I’m not sure where Geoffrey Thorne  is heading with Morris’ story, but I also recognize the stellar moments within the issue. The story feels jumpy, which I can imagine is a narrative device that plays off Morris’ powers, but the execution also feels slow, especially for a new character. Within two issues, it feels like we’ve gone a lot of places, or Morris has frequently switched bodies, with little helpful development in the story.

That said, as Thorne is developing  the  foundation for Morris’ powers, the best scenes and dialogue come from Morris’ communication with others’ minds. For instance, the scene which draws back to Secret Invasion and how Kenny, whose body Morris is inhabiting, meets Captain America is brilliant. These moments are what I think will help Mosaic shine because they provide a creative mechanism for Morris to develop empathy and find how he wants to fit into a world of heroes he hasn’t been a part of.

Khary Randolph’s art creates urgency through perspective, movement, and linework.
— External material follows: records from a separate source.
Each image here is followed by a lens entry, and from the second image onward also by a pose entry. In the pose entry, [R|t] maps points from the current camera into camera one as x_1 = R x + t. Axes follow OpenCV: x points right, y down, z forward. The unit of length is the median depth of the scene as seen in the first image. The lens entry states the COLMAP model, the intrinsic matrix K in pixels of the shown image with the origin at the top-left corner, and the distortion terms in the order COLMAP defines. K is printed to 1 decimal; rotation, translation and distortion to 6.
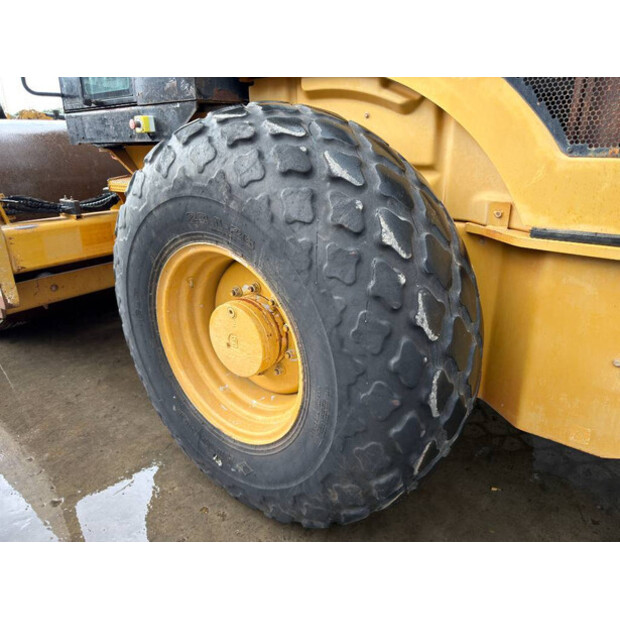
lens RADIAL K [[440.2, 0, 306.6], [0, 440.2, 298.0], [0, 0, 1]] dist [0.088224, -0.126933]
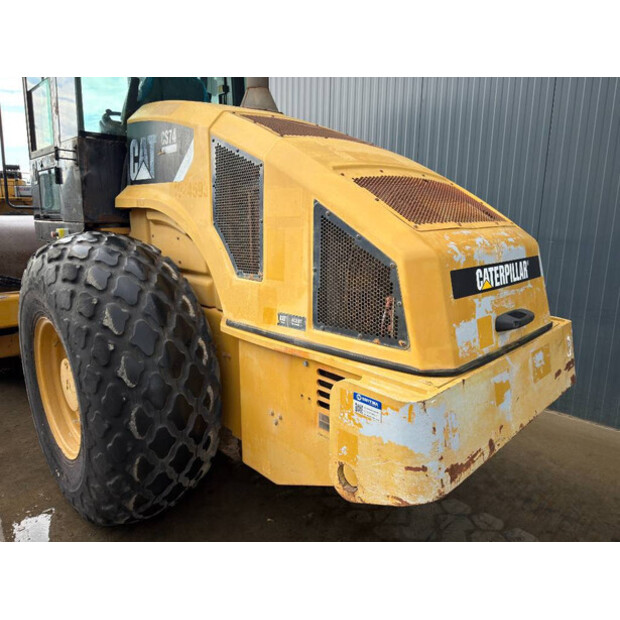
lens RADIAL K [[440.2, 0, 306.6], [0, 440.2, 298.0], [0, 0, 1]] dist [0.088224, -0.126933]
pose [[0.990762, 0.045206, -0.127853, 1.086418], [-0.063952, 0.987134, -0.146548, -0.025491], [0.119583, 0.153370, 0.980906, -0.540685]]
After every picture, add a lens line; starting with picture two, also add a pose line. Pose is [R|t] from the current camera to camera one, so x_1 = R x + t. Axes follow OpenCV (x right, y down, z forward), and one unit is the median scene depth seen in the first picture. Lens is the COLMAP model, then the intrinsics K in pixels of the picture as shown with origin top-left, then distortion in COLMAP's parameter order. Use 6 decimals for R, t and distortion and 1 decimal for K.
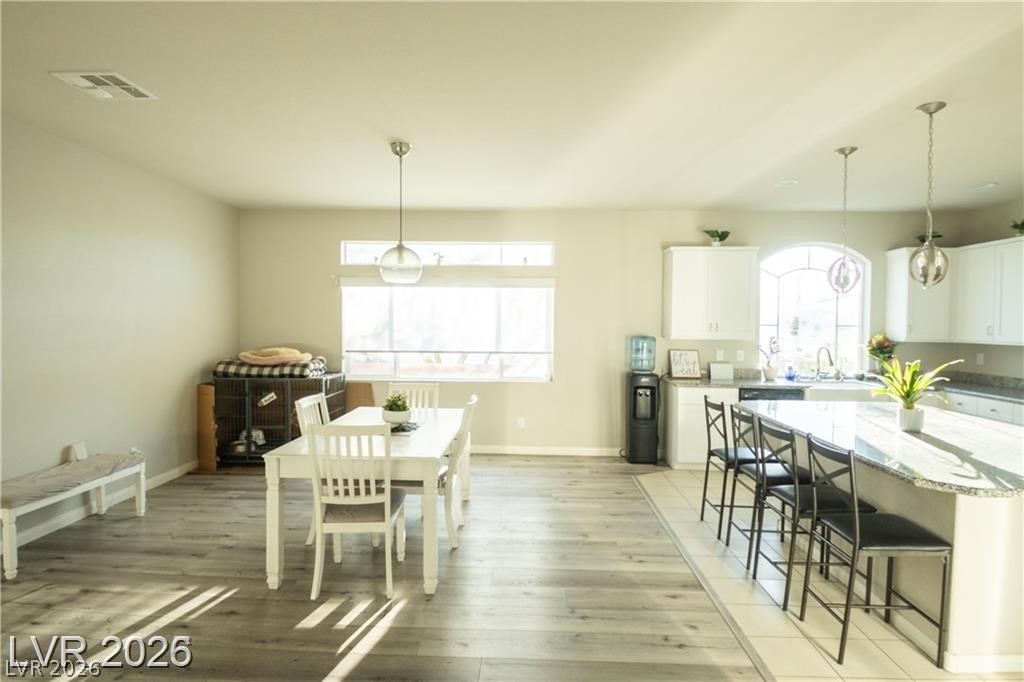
lens RADIAL K [[539.4, 0, 508.3], [0, 539.4, 339.1], [0, 0, 1]] dist [0.030416, -0.041325]
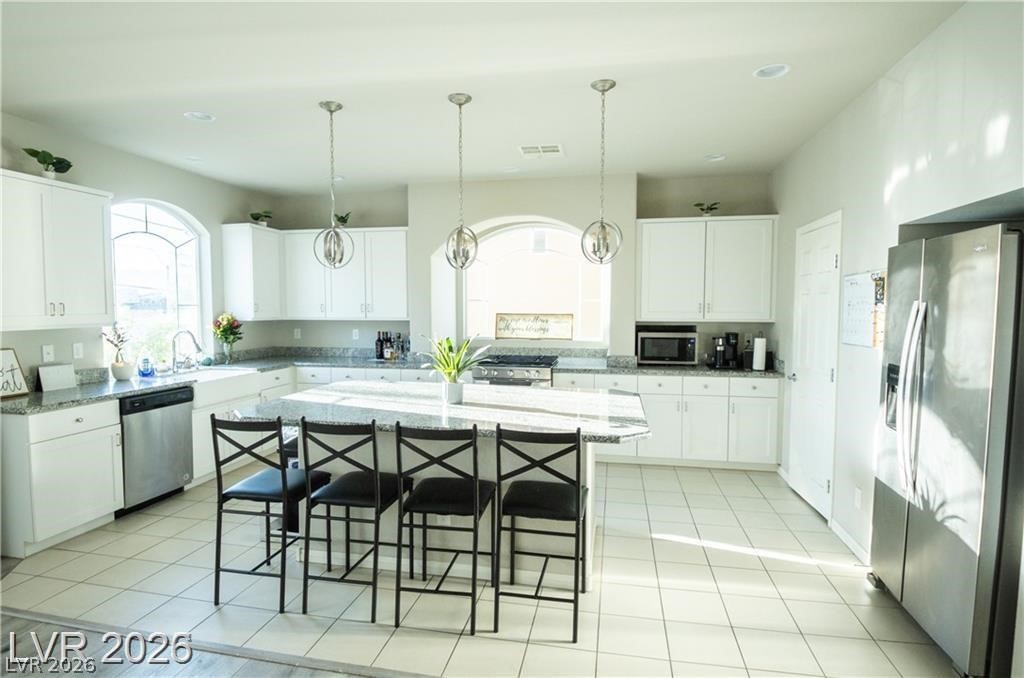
lens RADIAL K [[531.0, 0, 508.0], [0, 531.0, 336.6], [0, 0, 1]] dist [0.025770, -0.044185]
pose [[0.161435, -0.065722, 0.984693, -0.147338], [0.030982, 0.997626, 0.061505, -0.012411], [-0.986397, 0.020579, 0.163088, 0.411056]]
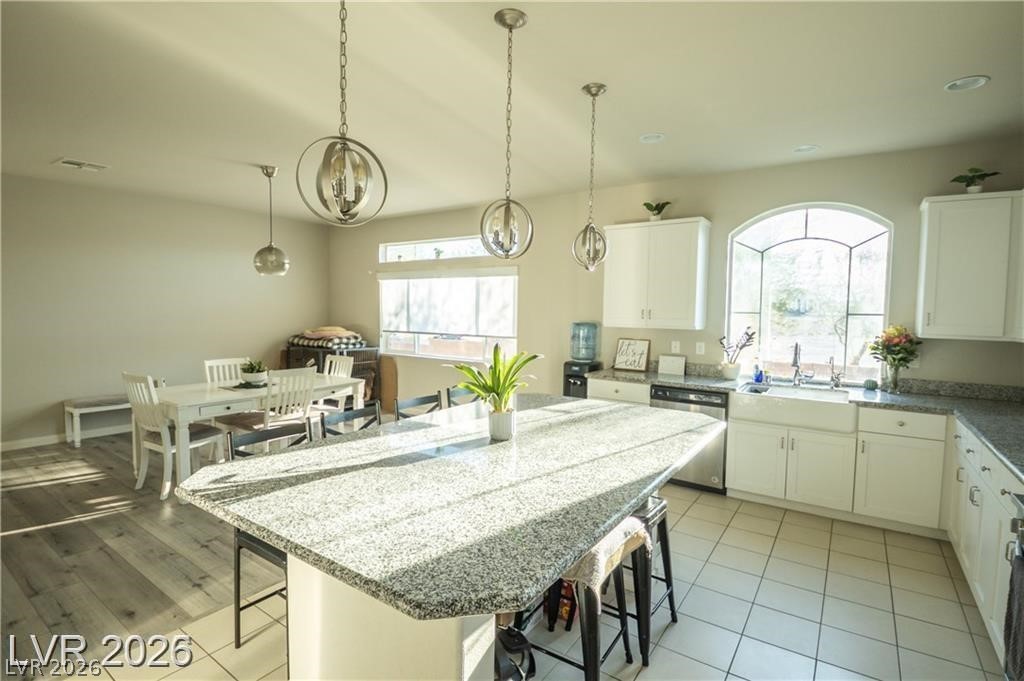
lens RADIAL K [[484.6, 0, 512.0], [0, 484.6, 340.5], [0, 0, 1]] dist [0.000788, 0.000154]
pose [[0.842956, 0.037361, -0.536684, 0.656868], [-0.023267, 0.999184, 0.033013, 0.000161], [0.537479, -0.015342, 0.843137, 0.233441]]
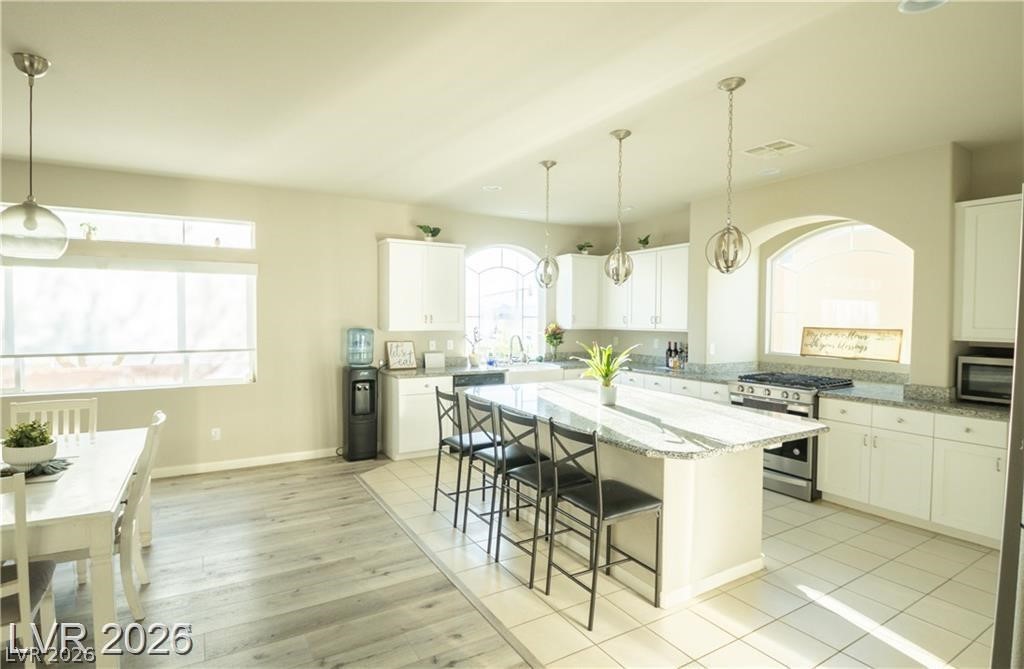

All of these elements are well done, but they do feel disparate from the speed of the plot. Randolph’s skills are helpful for conveying Morris’ confusion and desperation, and I feel the story would benefit from matching the emotional tone of the art, rather than the art fitting in a story which feels drawn out. I like that the colors provided by Emilio Lopez and Andres Mossa are careful with intensity and brightness and that this team uses those effects sparingly.

Morris is caught in a situation where things are normal to everyone else but him, which is best reflected in the colors used to display the environment of the hospital. When Morris is using his powers, Lopez and Mossa apply neat techniques and brilliance that add a new layer to the visuals, but also play on Thorne’s distinction between Morris and those around him.

Mosaic #2 is parts exciting, but it also feels trapped in a long exposition. I feel like not enough has been revealed about Morris, though the nature of his powers is becoming more privy to the reader. There are some awesome scenes that mark Morris’ development into a hero and that put an interesting spin on how his powers work. For the series to succeed, it’s going to have to pick things up, otherwise it may be difficult to grab new readers.